> **Исходный текст**

_ _ _ _ _ _ _

Многие последующие биографы пользовались текстом писем, «искалеченных» Кэрри, — он сам в этом признался! Многие поверили вздорным сплетням, собранным у безответственных людей. И, несмотря на то, что Локхарт — автор шестой по счету биографии Бернса — пытался «оправдать» его, несмотря на блестящую статью Карлейля — рецензию на труд Локхарта, — где превозносится Бернс как поэт, ошибочные установки Кэрри повторяют многие биографы девятнадцатого века, рисуя Бернса не таким, каким он был.
Даже Стивенсон в пылу молодого пуританизма оклеветал Бернса, изобразив его повесой и пьяницей.
И только когда за наследие Бернса взялись настоящие ученые и текстологи, перед ними открылась совершенно новая картина.
Упомянем об одном из них — профессоре Джоне Деланси Фергюссоне, который собрал, проверил и опубликовал все имеющиеся письма Бернса и написал строго документированную научную его биографию.
Недаром все последующие биографы Бернса, все исследователи его творчества, пишущие с самых разных позиций, единодушно благодарят профессора Фергюссона за его действительно блестящую работу.

_ _ _ _ _ _ _

> **Задания**
#1 Перепишите из текста о биографах Бернса отрывок от «Даже Стивенсон в» до «научную его биографию.» включительно.
#2 Кто, согласно тексту о биографах Бернса, собрал, проверил и опубликовал все имеющиеся письма Бернса?
#3 Допишите текст о биографах Бернса: продолжите его сразу после последнего приведенного предложения.
Следующий за текстом перечень — это отдельный, самостоятельный материал.

> **Сырые данные**
_ _ _ _ _ _ _

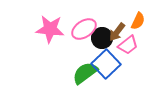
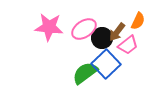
pink star: moved 1 px left, 2 px up
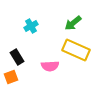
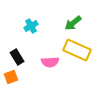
yellow rectangle: moved 1 px right
pink semicircle: moved 4 px up
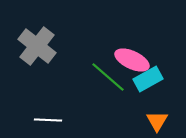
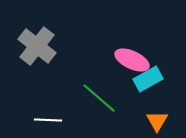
green line: moved 9 px left, 21 px down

_ _ _ _ _ _ _

> **Ответы**
#1
Даже Стивенсон в пылу молодого пуританизма оклеветал Бернса, изобразив его повесой и пьяницей.
И только когда за наследие Бернса взялись настоящие ученые и текстологи, перед ними открылась совершенно новая картина.
Упомянем об одном из них — профессоре Джоне Деланси Фергюссоне, который собрал, проверил и опубликовал все имеющиеся письма Бернса и написал строго документированную научную его биографию.

#2 Профессор Джон Деланси Фергюссон.

#3
К ним присоединяется и автор этой книги, которому два тома писем Бернса рассказали больше, чем десять томов биографий.
О том, как росла слава Бернса, говорят три тысячи книг на всех языках мира, собранных о нем в библиотеке Глазго.
Поэту поставлено огромное количество памятников — от простого мраморного бюста в нише дамфризского дома до сложных и затейливых башен с барельефами, греческих портиков и статуй причесанных красавцев пахарей с неизменной мышкой у ног, маргариткой под лемехом плуга и парящей музой в классических покрывалах.
Память народа хранит имя поэта по-своему.
Бернса тоже все вспоминают по-разному.
Есть многочисленные клубы его имени, которые собираются в мемориальные даты, когда члены клуба едят хаггис, пьют эль и поют «за дружбу старую до дна».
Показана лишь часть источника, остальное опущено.